Notes - Optimisation for Data Science HT25, Subgradients

• $v \in \mathbb R^n$ is a subgradient of $f$ at $x$ if for all $y \in \mathbb R^n$, $f(y) \ge f(x) + v^\top (y - x)$.
• $\partial f(x)$ is the set of all subgradients of $f$ at $x$.

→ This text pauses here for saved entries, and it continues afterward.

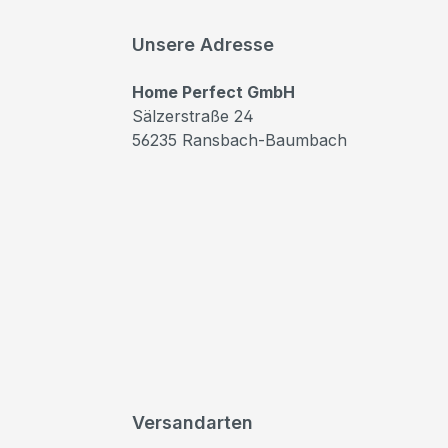
Unsere Adresse
Home Perfect GmbH
Sälzerstraße 24
56235 Ransbach-Baumbach
Versandarten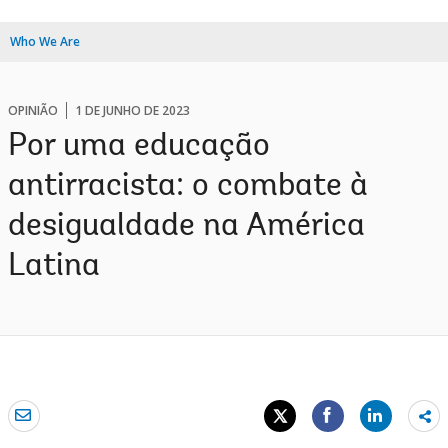
Who We Are
OPINIÃO
1 DE JUNHO DE 2023
Por uma educação
antirracista: o combate à
desigualdade na América
Latina
Sh
mo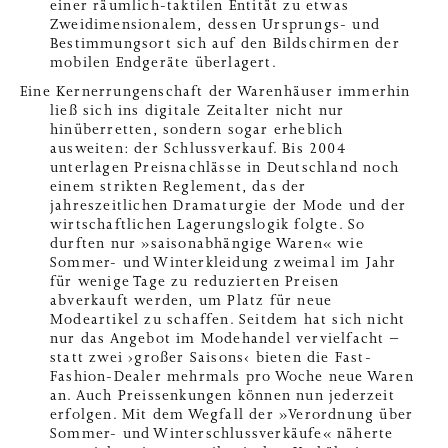
einer räumlich-taktilen Entität zu etwas
Zweidimensionalem, dessen Ursprungs- und
Bestimmungsort sich auf den Bildschirmen der
mobilen Endgeräte überlagert.
Eine Kernerrungenschaft der Warenhäuser immerhin
ließ sich ins digitale Zeitalter nicht nur
hinüberretten, sondern sogar erheblich
ausweiten: der Schlussverkauf. Bis 2004
unterlagen Preisnachlässe in Deutschland noch
einem strikten Reglement, das der
jahreszeitlichen Dramaturgie der Mode und der
wirtschaftlichen Lagerungslogik folgte. So
durften nur »saisonabhängige Waren« wie
Sommer- und Winterkleidung zweimal im Jahr
für wenige Tage zu reduzierten Preisen
abverkauft werden, um Platz für neue
Modeartikel zu schaffen. Seitdem hat sich nicht
nur das Angebot im Modehandel vervielfacht –
statt zwei ›großer Saisons‹ bieten die Fast-
Fashion-Dealer mehrmals pro Woche neue Waren
an. Auch Preissenkungen können nun jederzeit
erfolgen. Mit dem Wegfall der »Verordnung über
Sommer- und Winterschlussverkäufe« näherte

• Since $a \in \partial f(x)$, we have $f(y) \ge f(x) + a^\top (y - x)$.
• Since $b \in \partial f(y)$, we have $f(x) \ge f(y) + b^\top (x - y)$, or equivalently $-f(y) \ge -f(x) - b^\top (y - x)$.
• Adding these inequalities together yields $(a - b)^\top (y - x) \le 0$, so the result follows.

If $f$ is differentiable at $x$, then $\partial f(x) = \{\nabla f(x)\}$. Likewise, if $\partial f(x) = \{v\}$ for some $v$, then $f$ is differentiable at $x$.

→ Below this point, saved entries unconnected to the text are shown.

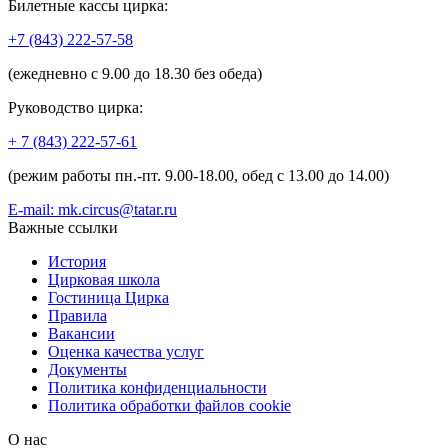
Билетные кассы цирка:
+7 (843) 222-57-58
(ежедневно с 9.00 до 18.30 без обеда)
Руководство цирка:
+ 7 (843) 222-57-61
(режим работы пн.-пт. 9.00-18.00, обед с 13.00 до 14.00)
E-mail: mk.circus@tatar.ru
Важные ссылки
История
Цирковая школа
Гостиница Цирка
Правила
Вакансии
Оценка качества услуг
Документы
Политика конфиденциальности
Политика обработки файлов cookie
О нас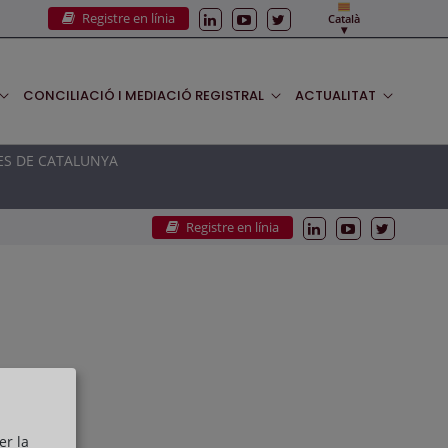
Registre en línia
Català
CONCILIACIÓ I MEDIACIÓ REGISTRAL
ACTUALITAT
ES DE CATALUNYA
Registre en línia
er la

$f$ differentiable at $x$ implies $\partial f(x) = \{\nabla f(x)\}$:

By convexity, for all $x, y \in \mathbb R^n$ and $t \in [0, 1]$,

\[\begin{aligned} & f((1-t)x + ty) \le (1 - t)f(x) + t f(y) \\\\ \implies& \frac{f(x + t(y - x)) - f(x)}{t} \le f(y) - f(x) \\\\ \end{aligned}\]

Taking the limit at $t \to 0$, we see

\[\nabla f(x)^\top (y - x) \le f(y) - f(x)\]

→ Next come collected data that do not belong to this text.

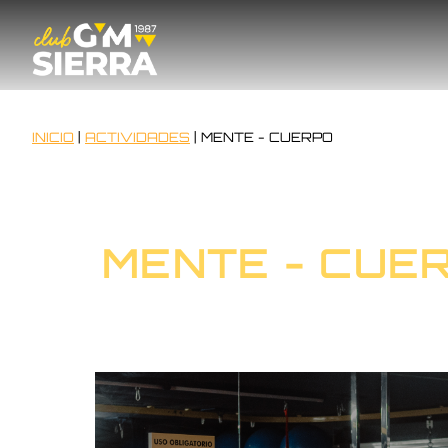
INICIO
|
ACTIVIDADES
|
MENTE - CUERPO
MENTE - CUE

and hence $\nabla f(x) \in \partial f(x)$.

Likewise, suppose that $\gamma \in \partial f(x)$. Then by the definition of subgradients,

\[\begin{aligned} \gamma^t ( -w) &\le \frac{f(x - tw) - f(x)}{t} \\ &\stackrel{t \to 0^+}\to \nabla f(x)^\top (-w) \end{aligned}\]

But also

\[\begin{aligned} \gamma^\top w &\le \frac{f(x + tw) - f(x)}{t} \\ &\stackrel{t \to 0^-}\to \nabla f(x)^\top w \end{aligned}\]

and hence

\[\nabla f(x)^\top w \le \gamma^\top w \le \nabla f(x)^\top w\]

Therefore

\[\gamma = \nabla f(x)\]

$\partial f(x) = \{v\}$ for some $v$ implies $f$ is differentiable at $x$:

Now suppose that $\partial f(x) = \{v\}$. Then as above, by the definition of subgradients

\[\begin{aligned} v^t ( -w) &\le \frac{f(x - tw) - f(x)}{t} \\ &\stackrel{t \to 0^+}\to \nabla f(x)^\top (-w) \end{aligned}\]

But also

\[\begin{aligned} v^\top w &\le \frac{f(x + tw) - f(x)}{t} \\ &\stackrel{t \to 0^-}\to \nabla f(x)^\top w \end{aligned}\]